• **Work required**
Of the lines below, report only those that contain "virtual".

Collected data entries
+++++
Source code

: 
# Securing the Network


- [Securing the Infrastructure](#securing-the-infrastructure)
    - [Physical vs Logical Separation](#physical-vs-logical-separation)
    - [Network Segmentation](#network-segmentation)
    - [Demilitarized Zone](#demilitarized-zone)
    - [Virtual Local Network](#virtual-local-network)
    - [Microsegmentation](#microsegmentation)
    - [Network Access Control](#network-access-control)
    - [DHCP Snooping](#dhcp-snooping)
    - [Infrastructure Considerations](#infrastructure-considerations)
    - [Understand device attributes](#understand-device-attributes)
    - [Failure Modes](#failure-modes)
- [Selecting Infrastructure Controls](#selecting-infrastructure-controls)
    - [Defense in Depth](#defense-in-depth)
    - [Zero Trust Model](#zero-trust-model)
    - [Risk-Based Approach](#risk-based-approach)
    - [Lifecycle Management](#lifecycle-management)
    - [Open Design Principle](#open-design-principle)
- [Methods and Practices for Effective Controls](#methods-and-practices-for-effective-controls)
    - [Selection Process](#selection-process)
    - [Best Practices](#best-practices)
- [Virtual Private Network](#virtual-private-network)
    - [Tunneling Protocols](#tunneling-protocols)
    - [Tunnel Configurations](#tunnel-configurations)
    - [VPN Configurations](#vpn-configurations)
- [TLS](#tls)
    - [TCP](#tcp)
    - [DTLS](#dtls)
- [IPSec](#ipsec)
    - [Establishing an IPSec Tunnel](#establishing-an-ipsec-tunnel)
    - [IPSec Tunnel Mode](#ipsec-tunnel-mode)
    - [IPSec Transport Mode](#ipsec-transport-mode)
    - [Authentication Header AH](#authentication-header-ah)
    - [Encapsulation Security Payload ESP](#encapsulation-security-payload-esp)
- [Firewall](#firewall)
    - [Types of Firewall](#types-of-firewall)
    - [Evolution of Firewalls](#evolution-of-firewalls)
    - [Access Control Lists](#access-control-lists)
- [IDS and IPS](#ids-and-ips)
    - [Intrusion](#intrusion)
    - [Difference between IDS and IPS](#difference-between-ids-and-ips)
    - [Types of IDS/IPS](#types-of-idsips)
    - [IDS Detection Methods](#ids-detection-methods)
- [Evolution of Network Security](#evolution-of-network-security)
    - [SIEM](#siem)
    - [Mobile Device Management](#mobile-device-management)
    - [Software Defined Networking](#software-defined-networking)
+++++
• **Task solution**
    - [Virtual Local Network](#virtual-local-network)
- [Virtual Private Network](#virtual-private-network)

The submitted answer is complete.